Flusberg DA, Roux J, Spencer SL, and Sorger PK (2013). Cells Surviving Fractional Killing by TRAIL Exhibit Transient but Sustainable Resistance and Inflammatory Phenotypes. Mol Biol Cell PMC3708725 PMID: 23699397.
Abstract
When clonal populations of human cells are exposed to apoptosis-inducing agents, some cells die and others survive. This fractional killing arises not from mutation but from pre-existing, stochastic differences in the levels and activities of proteins regulating apoptosis. In this paper we examine the properties of cells that survive treatment with agonists of two distinct death receptors, TRAIL and anti-FasR antibodies. We find that “survivor” cells are highly resistant to a second ligand dose applied one day later. Resistance is reversible, resetting after several days of culture in the absence of TRAIL. “Reset” cells appear identical to drug-naive cells with respect to death ligand sensitivity and gene expression profiles. TRAIL survivors are cross-resistant to activators of FasR and vice-versa, and exhibit an NF-kappaB-dependent inflammatory phenotype.
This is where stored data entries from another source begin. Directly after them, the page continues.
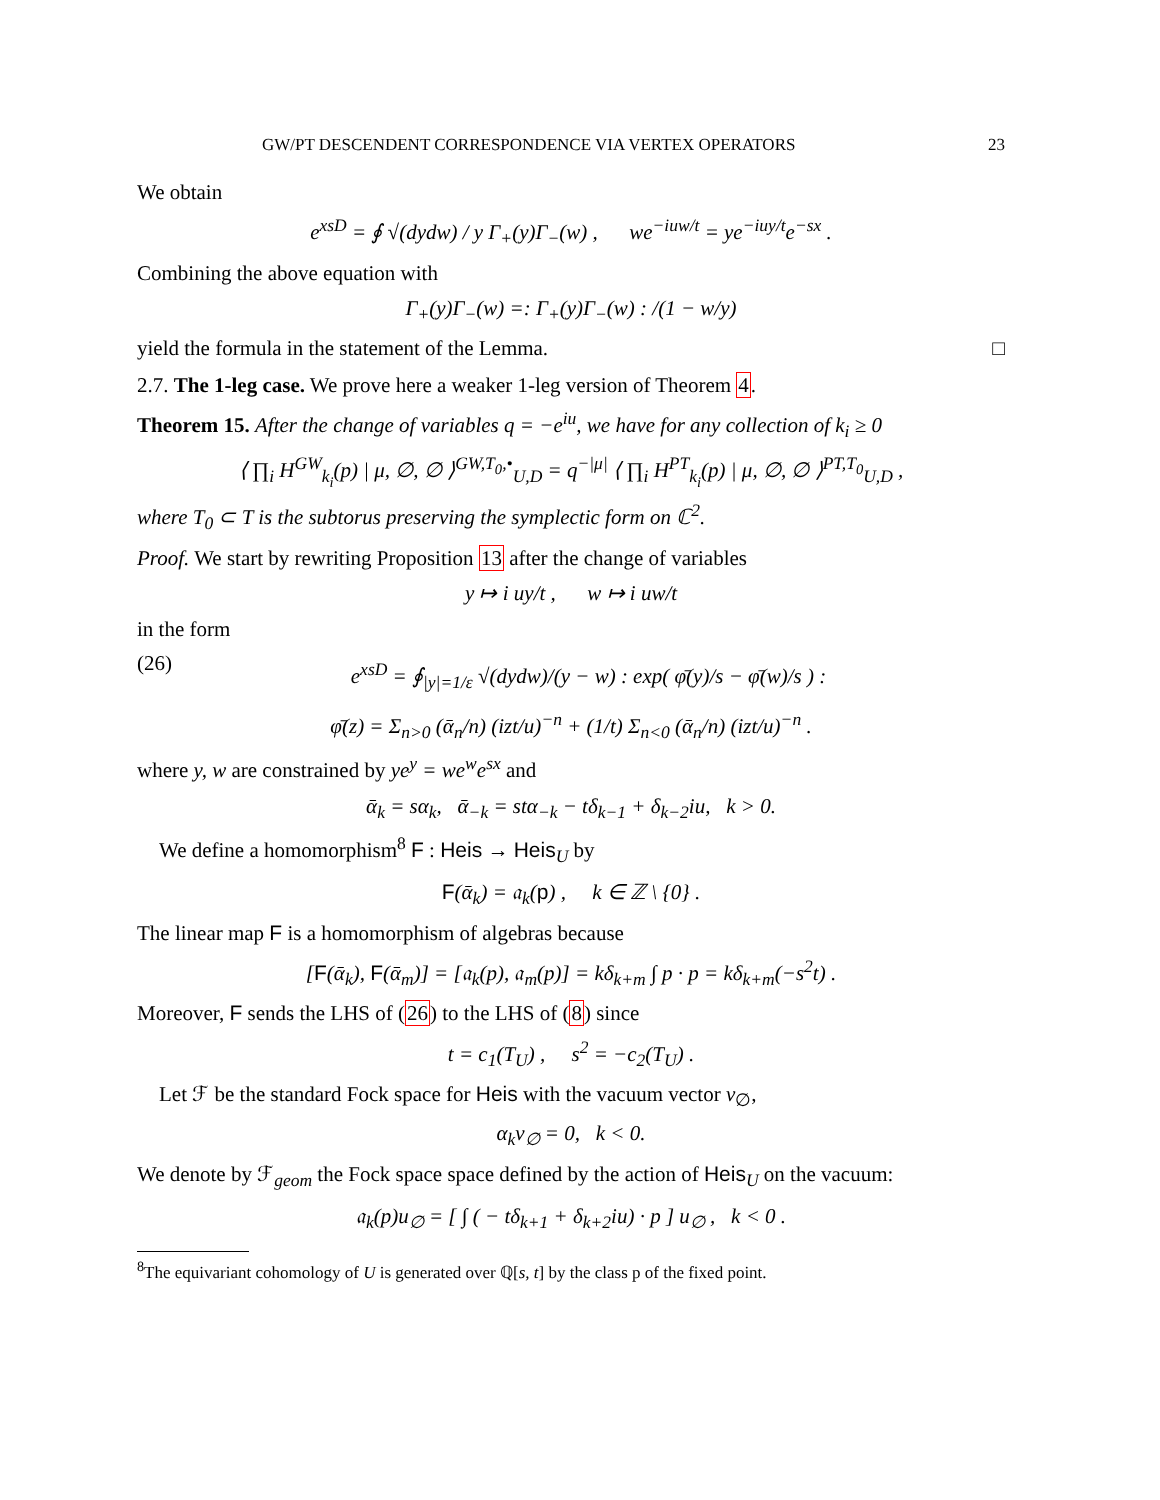GW/PT DESCENDENT CORRESPONDENCE VIA VERTEX OPERATORS 23
We obtain
e<sup>xsD</sup> = ∮ √(dydw) / y Γ<sub>+</sub>(y)Γ<sub>−</sub>(w) , we<sup>−iuw/t</sup> = ye<sup>−iuy/t</sup>e<sup>−sx</sup> .
Combining the above equation with
Γ<sub>+</sub>(y)Γ<sub>−</sub>(w) =: Γ<sub>+</sub>(y)Γ<sub>−</sub>(w) : /(1 − w/y)
yield the formula in the statement of the Lemma. □
2.7. The 1-leg case. We prove here a weaker 1-leg version of Theorem 4.
Theorem 15. After the change of variables q = −e<sup>iu</sup>, we have for any collection of k<sub>i</sub> ≥ 0
⟨ ∏<sub>i</sub> H<sup>GW</sup><sub>k<sub>i</sub></sub>(p) | μ, ∅, ∅ ⟩<sup>GW,T<sub>0</sub>,•</sup><sub>U,D</sub> = q<sup>−|μ|</sup> ⟨ ∏<sub>i</sub> H<sup>PT</sup><sub>k<sub>i</sub></sub>(p) | μ, ∅, ∅ ⟩<sup>PT,T<sub>0</sub></sup><sub>U,D</sub> ,
where T<sub>0</sub> ⊂ T is the subtorus preserving the symplectic form on ℂ<sup>2</sup>.
Proof. We start by rewriting Proposition 13 after the change of variables
y ↦ i uy/t , w ↦ i uw/t
in the form
(26) e<sup>xsD</sup> = ∮<sub>|y|=1/ε</sub> √(dydw)/(y − w) : exp( φ̄(y)/s − φ̄(w)/s ) :
φ̄(z) = Σ<sub>n>0</sub> (ᾱ<sub>n</sub>/n) (izt/u)<sup>−n</sup> + (1/t) Σ<sub>n<0</sub> (ᾱ<sub>n</sub>/n) (izt/u)<sup>−n</sup> .
where y, w are constrained by ye<sup>y</sup> = we<sup>w</sup>e<sup>sx</sup> and
ᾱ<sub>k</sub> = sα<sub>k</sub>, ᾱ<sub>−k</sub> = stα<sub>−k</sub> − tδ<sub>k−1</sub> + δ<sub>k−2</sub>iu, k > 0.
We define a homomorphism<sup>8</sup> F : Heis → Heis<sub>U</sub> by
F(ᾱ<sub>k</sub>) = 𝔞<sub>k</sub>(p) , k ∈ ℤ \ {0} .
The linear map F is a homomorphism of algebras because
[F(ᾱ<sub>k</sub>), F(ᾱ<sub>m</sub>)] = [𝔞<sub>k</sub>(p), 𝔞<sub>m</sub>(p)] = kδ<sub>k+m</sub> ∫ p · p = kδ<sub>k+m</sub>(−s<sup>2</sup>t) .
Moreover, F sends the LHS of (26) to the LHS of (8) since
t = c<sub>1</sub>(T<sub>U</sub>) , s<sup>2</sup> = −c<sub>2</sub>(T<sub>U</sub>) .
Let ℱ be the standard Fock space for Heis with the vacuum vector v<sub>∅</sub>,
α<sub>k</sub>v<sub>∅</sub> = 0, k < 0.
We denote by ℱ<sub>geom</sub> the Fock space space defined by the action of Heis<sub>U</sub> on the vacuum:
𝔞<sub>k</sub>(p)u<sub>∅</sub> = [ ∫ ( − tδ<sub>k+1</sub> + δ<sub>k+2</sub>iu) · p ] u<sub>∅</sub> , k < 0 .
<sup>8</sup> The equivariant cohomology of U is generated over ℚ[s, t] by the class p of the fixed point.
Remarkably, reversible resistance is induced in the absence of cell death when caspase inhibitors are present and can be sustained for a week or more, also without cell death, by periodic ligand exposure. Thus, stochastic differences in cell state can have sustained consequences for sensitivity to prodeath ligands and acquisition of proinflammatory phenotypes. The important role played by periodicity in TRAIL exposure for induction of opposing apoptosis and survival mechanisms has implications for the design of optimal therapeutic agents and protocols.